Perhaps it’s best to think of Goodness, Truth, and Beauty as counterparts to the successive phases of the Trivium, which underscores the significance of the Rhetoric School. Our students must learn to create, and to do that they must have eyes to see, ears to hear—senses attuned to Beauty. For as Pieper suggests, in making things, we are ourselves being remade. Thus, the fullness of classical learning is a journey not unlike that of Odysseus and Orpheus. It starts with students learning the art of being available to Beauty. But it culminates in creation; the telos of that journey is in acting as the sub-creators of God.
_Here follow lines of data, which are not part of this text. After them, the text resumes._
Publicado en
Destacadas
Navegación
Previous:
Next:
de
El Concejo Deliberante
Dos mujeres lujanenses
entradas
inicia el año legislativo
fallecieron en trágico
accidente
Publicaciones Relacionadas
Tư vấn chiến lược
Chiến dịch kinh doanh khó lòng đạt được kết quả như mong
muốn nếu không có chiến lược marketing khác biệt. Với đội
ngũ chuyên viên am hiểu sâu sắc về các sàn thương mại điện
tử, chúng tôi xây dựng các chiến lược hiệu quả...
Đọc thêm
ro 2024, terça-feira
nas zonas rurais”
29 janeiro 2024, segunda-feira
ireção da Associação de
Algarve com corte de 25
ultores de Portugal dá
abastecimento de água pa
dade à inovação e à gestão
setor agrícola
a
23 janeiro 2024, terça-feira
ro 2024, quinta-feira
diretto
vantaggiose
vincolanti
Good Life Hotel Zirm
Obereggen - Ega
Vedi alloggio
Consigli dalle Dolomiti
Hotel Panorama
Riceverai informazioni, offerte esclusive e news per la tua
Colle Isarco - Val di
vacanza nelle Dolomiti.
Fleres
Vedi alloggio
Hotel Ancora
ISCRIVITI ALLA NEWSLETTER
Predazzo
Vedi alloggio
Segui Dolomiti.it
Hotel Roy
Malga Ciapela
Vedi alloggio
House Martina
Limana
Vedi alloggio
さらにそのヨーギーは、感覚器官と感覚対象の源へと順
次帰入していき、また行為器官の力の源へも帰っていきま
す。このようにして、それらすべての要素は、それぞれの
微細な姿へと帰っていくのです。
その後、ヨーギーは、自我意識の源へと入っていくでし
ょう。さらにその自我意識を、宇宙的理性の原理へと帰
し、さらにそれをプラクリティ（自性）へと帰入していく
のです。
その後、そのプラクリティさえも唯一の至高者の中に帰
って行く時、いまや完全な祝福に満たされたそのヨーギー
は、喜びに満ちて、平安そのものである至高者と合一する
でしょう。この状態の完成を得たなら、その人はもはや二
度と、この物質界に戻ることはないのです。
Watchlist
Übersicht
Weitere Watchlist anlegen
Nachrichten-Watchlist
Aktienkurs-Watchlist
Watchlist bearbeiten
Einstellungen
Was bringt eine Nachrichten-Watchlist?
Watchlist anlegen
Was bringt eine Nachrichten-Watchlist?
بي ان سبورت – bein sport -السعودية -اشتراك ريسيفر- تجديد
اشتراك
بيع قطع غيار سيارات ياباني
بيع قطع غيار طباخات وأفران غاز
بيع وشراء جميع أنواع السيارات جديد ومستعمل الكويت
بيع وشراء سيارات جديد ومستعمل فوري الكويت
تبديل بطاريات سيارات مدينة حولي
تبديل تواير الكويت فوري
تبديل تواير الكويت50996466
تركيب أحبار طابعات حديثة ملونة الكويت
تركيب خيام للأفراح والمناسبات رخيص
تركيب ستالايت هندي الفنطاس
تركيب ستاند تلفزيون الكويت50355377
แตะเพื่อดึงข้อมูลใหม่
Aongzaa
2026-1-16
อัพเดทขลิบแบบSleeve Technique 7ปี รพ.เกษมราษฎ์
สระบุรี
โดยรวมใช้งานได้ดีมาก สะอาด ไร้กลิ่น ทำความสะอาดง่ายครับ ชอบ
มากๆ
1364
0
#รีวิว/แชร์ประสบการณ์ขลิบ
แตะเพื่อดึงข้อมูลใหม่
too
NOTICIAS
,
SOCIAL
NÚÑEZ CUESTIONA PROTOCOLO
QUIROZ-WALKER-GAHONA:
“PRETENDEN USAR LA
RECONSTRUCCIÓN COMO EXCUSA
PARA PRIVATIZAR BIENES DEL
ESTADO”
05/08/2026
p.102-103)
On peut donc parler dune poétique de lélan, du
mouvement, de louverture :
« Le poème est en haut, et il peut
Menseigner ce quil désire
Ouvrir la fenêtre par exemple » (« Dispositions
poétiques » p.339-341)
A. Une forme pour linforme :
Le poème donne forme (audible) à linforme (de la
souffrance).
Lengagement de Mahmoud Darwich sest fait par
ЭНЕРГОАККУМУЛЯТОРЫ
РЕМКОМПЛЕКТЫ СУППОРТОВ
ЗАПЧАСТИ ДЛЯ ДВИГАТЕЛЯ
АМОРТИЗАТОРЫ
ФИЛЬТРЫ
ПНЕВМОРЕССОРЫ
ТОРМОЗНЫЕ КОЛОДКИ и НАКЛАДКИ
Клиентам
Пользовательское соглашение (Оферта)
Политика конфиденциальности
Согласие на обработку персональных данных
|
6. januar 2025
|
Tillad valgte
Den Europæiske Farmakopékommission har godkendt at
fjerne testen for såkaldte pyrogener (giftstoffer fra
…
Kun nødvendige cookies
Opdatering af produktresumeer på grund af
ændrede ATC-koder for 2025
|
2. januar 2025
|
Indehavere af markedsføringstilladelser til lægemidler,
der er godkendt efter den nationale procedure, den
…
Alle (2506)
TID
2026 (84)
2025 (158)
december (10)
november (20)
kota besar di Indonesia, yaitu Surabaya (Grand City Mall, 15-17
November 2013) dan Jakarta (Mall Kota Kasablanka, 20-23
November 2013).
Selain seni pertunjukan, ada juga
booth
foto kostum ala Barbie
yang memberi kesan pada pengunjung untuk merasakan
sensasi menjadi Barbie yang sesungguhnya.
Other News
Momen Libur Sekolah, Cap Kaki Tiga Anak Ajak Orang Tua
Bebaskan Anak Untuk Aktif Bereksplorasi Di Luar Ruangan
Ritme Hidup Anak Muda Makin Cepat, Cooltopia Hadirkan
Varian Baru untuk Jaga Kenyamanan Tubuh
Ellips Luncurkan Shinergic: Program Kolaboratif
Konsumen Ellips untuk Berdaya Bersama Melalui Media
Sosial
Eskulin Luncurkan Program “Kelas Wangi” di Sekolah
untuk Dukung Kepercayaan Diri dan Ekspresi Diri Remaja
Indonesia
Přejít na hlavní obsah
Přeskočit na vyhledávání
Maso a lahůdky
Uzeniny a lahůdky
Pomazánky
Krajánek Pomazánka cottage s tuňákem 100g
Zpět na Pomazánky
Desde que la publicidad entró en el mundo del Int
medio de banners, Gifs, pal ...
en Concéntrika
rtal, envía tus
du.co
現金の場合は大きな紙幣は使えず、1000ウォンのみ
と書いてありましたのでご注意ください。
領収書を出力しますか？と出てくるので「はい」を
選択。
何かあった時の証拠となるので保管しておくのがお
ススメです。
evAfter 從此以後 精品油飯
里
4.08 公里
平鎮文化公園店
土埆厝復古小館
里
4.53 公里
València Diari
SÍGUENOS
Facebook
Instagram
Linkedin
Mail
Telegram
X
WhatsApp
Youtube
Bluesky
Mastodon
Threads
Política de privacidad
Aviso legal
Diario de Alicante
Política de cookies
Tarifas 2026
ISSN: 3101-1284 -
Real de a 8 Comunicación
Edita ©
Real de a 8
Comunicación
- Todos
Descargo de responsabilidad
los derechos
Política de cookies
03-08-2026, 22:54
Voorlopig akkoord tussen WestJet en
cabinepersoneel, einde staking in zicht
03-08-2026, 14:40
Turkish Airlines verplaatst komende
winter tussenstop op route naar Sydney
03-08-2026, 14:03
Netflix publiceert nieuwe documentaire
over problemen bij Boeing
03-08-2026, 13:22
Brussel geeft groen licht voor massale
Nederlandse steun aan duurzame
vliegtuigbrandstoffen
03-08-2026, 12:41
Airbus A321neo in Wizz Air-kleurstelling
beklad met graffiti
Recall the two responses to competing beauties in the world. Regardless of the vocation—butcher, baker, or candlestick maker—our students can either engage the world or they can shut it out. Orpheus overpowers the sirens not by plugging his ears, nor by the sound logic of Apologetics, nor even by the shrewd analysis of worldviews. He slays the sirens’ song with a Beauty that saves men. Rhetorical wisdom, therefore, teaches our students how to transform the world as Christ does, lest they be transformed by it. And when they do pass by those dangerous islands, students will hopefully possess the skill and freedom to create and to drown out the false beauty of the sirens.